REQUEST - Reproduce precisely the lines between the start of the data below and the line with "Marcy Roth of Douglas Elliman’s Eklund Gomes", both included.

INPUT DATA -
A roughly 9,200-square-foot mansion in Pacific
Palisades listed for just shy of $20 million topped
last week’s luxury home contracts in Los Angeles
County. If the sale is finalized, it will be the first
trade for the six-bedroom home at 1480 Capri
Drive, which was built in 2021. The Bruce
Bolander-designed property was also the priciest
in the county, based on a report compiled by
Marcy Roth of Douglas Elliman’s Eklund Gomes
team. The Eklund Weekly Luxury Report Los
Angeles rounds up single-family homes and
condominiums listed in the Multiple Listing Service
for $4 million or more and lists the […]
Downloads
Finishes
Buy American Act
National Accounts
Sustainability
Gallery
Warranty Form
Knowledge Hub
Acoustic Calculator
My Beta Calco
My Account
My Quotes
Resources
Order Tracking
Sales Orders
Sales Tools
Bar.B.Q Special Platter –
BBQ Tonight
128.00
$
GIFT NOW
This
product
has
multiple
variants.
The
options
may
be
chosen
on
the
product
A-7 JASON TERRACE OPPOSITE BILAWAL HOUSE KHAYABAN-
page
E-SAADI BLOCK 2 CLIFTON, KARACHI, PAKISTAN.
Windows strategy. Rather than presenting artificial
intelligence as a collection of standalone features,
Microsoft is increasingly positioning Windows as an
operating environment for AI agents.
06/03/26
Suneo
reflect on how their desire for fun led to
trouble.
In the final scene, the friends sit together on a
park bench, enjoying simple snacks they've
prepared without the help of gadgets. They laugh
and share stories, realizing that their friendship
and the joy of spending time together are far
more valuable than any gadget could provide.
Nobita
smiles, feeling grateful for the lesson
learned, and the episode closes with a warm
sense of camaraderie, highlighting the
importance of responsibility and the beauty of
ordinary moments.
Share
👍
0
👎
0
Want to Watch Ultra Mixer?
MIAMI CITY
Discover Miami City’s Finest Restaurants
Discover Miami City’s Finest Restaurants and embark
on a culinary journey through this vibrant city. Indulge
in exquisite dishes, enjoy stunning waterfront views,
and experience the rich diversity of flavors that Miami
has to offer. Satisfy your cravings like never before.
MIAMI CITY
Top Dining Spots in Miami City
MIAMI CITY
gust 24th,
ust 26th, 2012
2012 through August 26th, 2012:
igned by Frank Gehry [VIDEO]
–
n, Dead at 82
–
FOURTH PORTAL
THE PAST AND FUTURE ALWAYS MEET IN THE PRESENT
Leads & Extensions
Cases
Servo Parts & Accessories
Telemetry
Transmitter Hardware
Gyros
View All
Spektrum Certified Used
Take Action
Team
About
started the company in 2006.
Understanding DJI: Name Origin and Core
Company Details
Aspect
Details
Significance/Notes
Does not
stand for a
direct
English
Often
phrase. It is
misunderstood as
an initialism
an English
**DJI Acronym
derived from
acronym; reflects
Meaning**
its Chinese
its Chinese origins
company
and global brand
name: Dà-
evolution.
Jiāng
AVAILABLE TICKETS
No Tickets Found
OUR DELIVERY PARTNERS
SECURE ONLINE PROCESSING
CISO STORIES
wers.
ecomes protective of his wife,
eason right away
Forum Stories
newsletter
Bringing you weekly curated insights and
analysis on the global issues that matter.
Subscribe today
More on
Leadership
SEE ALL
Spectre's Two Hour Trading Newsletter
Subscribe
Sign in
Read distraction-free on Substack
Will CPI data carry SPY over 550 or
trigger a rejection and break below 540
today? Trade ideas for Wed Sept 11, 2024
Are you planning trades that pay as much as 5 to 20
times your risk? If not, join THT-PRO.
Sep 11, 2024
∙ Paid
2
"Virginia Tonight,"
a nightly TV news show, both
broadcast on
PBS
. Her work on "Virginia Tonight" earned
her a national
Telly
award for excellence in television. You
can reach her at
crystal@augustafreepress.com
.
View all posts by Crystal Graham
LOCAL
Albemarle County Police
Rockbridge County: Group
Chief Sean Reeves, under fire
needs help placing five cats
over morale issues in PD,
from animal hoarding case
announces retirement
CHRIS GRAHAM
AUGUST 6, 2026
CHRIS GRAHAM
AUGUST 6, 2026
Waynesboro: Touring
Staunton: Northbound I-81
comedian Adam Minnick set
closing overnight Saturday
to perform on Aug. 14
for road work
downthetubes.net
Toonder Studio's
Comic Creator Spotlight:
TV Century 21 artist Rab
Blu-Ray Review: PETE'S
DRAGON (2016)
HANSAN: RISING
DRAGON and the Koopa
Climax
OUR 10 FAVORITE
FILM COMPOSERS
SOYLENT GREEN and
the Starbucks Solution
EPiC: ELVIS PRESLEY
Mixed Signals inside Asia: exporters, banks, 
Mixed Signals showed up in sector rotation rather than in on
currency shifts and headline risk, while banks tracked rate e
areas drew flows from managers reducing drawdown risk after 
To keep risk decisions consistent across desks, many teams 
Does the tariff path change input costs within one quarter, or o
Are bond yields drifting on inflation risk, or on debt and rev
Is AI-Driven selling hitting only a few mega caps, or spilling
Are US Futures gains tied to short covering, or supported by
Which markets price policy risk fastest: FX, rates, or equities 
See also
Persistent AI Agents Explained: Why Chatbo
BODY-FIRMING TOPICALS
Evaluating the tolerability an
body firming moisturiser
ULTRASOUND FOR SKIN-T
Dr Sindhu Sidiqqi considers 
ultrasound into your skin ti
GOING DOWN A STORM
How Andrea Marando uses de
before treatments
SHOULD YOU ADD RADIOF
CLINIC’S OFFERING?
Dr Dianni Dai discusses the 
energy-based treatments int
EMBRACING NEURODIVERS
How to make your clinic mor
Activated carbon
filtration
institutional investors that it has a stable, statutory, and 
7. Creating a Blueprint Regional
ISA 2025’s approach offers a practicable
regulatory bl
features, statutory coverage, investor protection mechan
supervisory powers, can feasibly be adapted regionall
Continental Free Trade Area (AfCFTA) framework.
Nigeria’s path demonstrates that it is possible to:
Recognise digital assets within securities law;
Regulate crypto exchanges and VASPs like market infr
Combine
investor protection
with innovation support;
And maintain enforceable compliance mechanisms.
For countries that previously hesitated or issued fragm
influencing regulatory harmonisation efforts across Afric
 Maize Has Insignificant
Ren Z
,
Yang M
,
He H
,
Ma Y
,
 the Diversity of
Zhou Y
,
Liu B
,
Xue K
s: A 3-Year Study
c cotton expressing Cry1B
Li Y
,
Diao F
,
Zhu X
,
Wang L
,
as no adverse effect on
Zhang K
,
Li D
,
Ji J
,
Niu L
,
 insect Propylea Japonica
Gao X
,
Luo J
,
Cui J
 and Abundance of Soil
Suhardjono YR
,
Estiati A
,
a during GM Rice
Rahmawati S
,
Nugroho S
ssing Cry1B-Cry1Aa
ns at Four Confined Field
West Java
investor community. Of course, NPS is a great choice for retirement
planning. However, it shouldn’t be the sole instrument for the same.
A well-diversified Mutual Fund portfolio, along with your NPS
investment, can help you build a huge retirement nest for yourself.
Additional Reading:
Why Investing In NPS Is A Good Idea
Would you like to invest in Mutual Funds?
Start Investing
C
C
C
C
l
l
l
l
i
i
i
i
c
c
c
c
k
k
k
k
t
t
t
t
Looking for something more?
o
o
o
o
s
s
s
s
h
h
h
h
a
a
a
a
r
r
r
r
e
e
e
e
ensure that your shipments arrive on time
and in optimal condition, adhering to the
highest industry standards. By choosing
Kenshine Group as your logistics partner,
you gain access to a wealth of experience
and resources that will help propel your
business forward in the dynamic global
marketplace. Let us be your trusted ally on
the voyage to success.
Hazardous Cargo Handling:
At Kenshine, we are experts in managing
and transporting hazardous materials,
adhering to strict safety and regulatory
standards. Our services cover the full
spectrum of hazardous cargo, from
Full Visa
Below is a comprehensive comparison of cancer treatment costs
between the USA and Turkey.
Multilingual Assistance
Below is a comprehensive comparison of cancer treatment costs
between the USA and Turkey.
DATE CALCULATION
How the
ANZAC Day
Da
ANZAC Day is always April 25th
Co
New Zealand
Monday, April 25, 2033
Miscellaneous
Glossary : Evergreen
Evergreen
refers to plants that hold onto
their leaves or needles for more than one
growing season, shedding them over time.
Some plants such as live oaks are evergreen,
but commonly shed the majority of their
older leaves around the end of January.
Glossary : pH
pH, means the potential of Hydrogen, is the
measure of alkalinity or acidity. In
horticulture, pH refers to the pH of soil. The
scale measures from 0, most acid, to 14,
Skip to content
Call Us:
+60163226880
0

ANSWER FOR THIS EXERCISE -
A roughly 9,200-square-foot mansion in Pacific
Palisades listed for just shy of $20 million topped
last week’s luxury home contracts in Los Angeles
County. If the sale is finalized, it will be the first
trade for the six-bedroom home at 1480 Capri
Drive, which was built in 2021. The Bruce
Bolander-designed property was also the priciest
in the county, based on a report compiled by
Marcy Roth of Douglas Elliman’s Eklund Gomes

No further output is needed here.